I have no idea how to get around this. I have fantasies about telling my students, "Just read as much as you feel like," but practically speaking, that would be a disaster. At least, it seems like it would. The only thing that makes our discussions in class remotely possible--perhaps more accurately, remotely productive--is (quite literally) being on the same page: we need to have something in common to talk about if I am going to teach my students anything about how to think about texts. Plus, there is the inescapable fact that learning about history means lots and lots and lots of reading. Just like long hours in a lab or on the practice field, you have to put in the time reading stuff otherwise you simply don't know enough (that word again). There is, practically speaking, no other way to learn about history unless you go on field trips to historic sites (as if; even I can't afford to get myself to all the places that I read about), and even then, you're going to have to spend most of your time reading in the sources and scholarship to know what "we" (who is this "we"?) know about what happened there. And then there's the fact that most of what I study happened not so much in particular places, as in people's heads, the only access to which is, yes, through books and (in larger part than I think many of my colleagues are willing to admit) our own imagination. More reading.

Is this, as my husband says, simply inevitable with anything that we do for money? Or is it a flaw in the way we think about education and, yes, research? On the one hand, being able to do something, anything, like thinking or writing about the past requires certain skills and experience, none of which is possible to acquire without practice. We in our current educational system tend to talk about literacy as if it were default, something everybody should be able to acquire, like talking, but for most of human history it was recognized that literacy (reading or writing) was a skill, like composing or playing music, to which some people were more drawn than others and which, nevertheless, took years of training to acquire.

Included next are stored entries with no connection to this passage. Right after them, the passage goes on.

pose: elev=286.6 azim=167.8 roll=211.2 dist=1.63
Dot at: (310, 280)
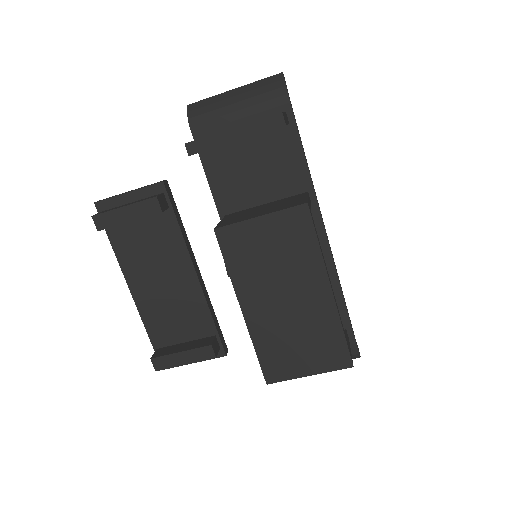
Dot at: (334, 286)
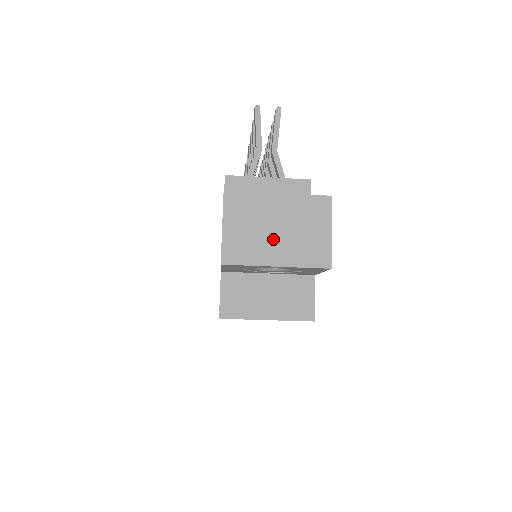
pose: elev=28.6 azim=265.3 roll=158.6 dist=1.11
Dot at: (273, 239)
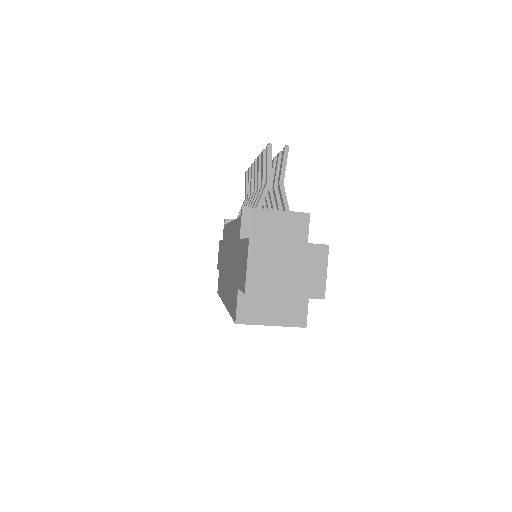
Dot at: (284, 276)
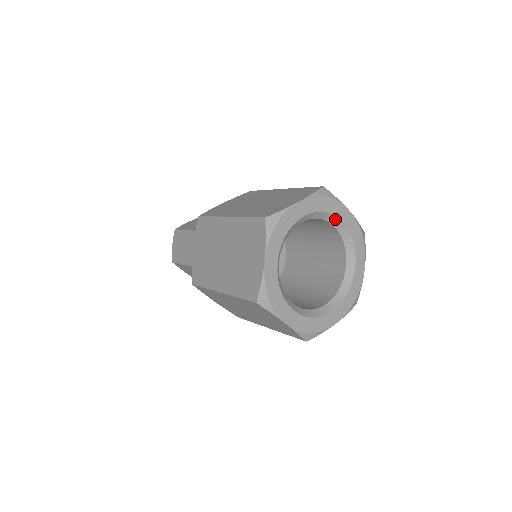
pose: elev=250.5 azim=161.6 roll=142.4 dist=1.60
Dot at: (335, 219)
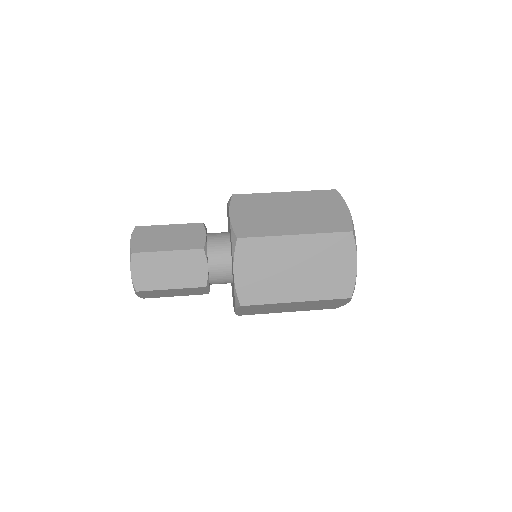
Dot at: occluded
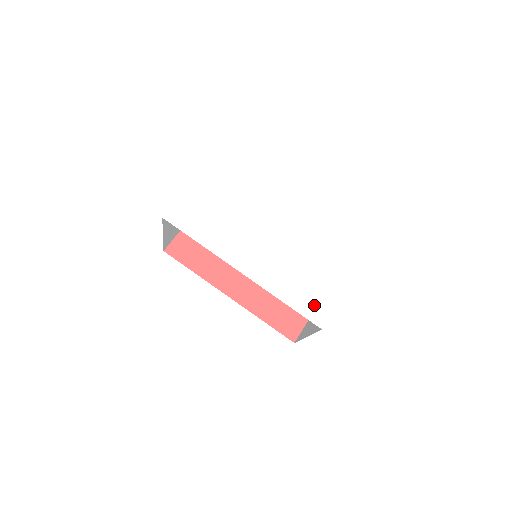
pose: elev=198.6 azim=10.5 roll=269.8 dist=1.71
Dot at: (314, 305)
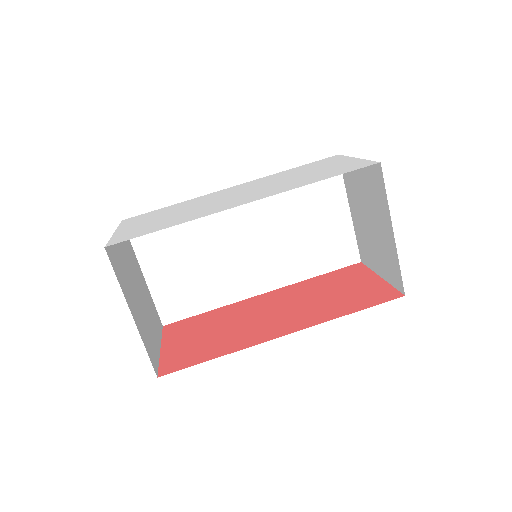
Dot at: (346, 168)
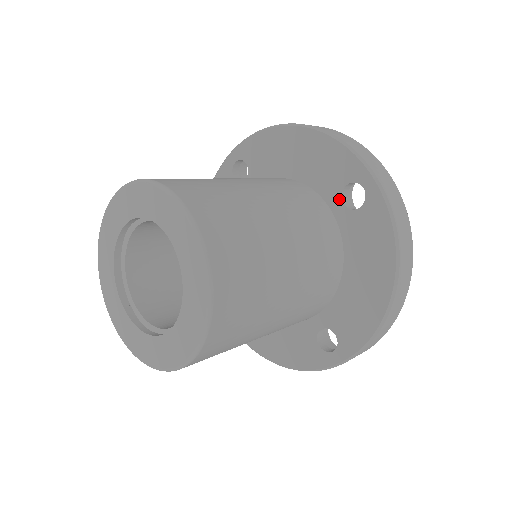
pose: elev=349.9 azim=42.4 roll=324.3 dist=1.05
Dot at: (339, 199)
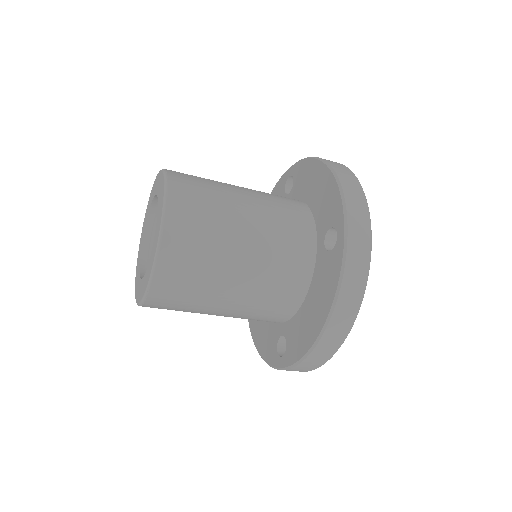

On the other hand, think about the people who become expert at music: they practice pretty much all the time, and yet, for those whom the music bugs bites, they don't really experience it as work. (I'm guessing here from the fact that great musicians always talk about how much they love what they do, but I'm also extrapolating from my experience here, of writing for my blog.) Think about it: things which we do because we're simply curious are sources of great joy. And yet, the same things become instantly burdensome as soon as they become something we are doing because we're supposed to.

I wish I could make this a rule for myself: follow your passion. Trust that what you want to know about is what really matters, not what other people tell you that you should know about. But (I can hear the objections rising) what would become of our academic disciplines if we studied in that way? Aren't audodidacts (which is what you're describing) famous for the chaos of subjects in which they indulge? Except that the majority of our modern academic fields are simply the product of the obsessions of those who defined them. "Interdisciplinarity" is just a fancy word for saying, "I read around in the stuff that interests me." Or, at least, it should be. Heaven forbid we make it another requirement. What to do? Our institutions require us to be trained to do something specific ("Teach history"), but the reality of human experience suggests that the best work arises not from obligation, but from interest. And yet, it takes great discipline to realize our best interests. Nobody can get on the fencing strip and "just fence" and expect to do anything but make an incredible mess of things without years of doing footwork and drills. And yet, again, the drills don't really feel like drills when one is gripped by the passion.

So is it the money (the obligation to do something so as to be able to live) or the demands of the practice itself that gets old? Or is it something else altogether that I can't see right now because I have so much reading to do?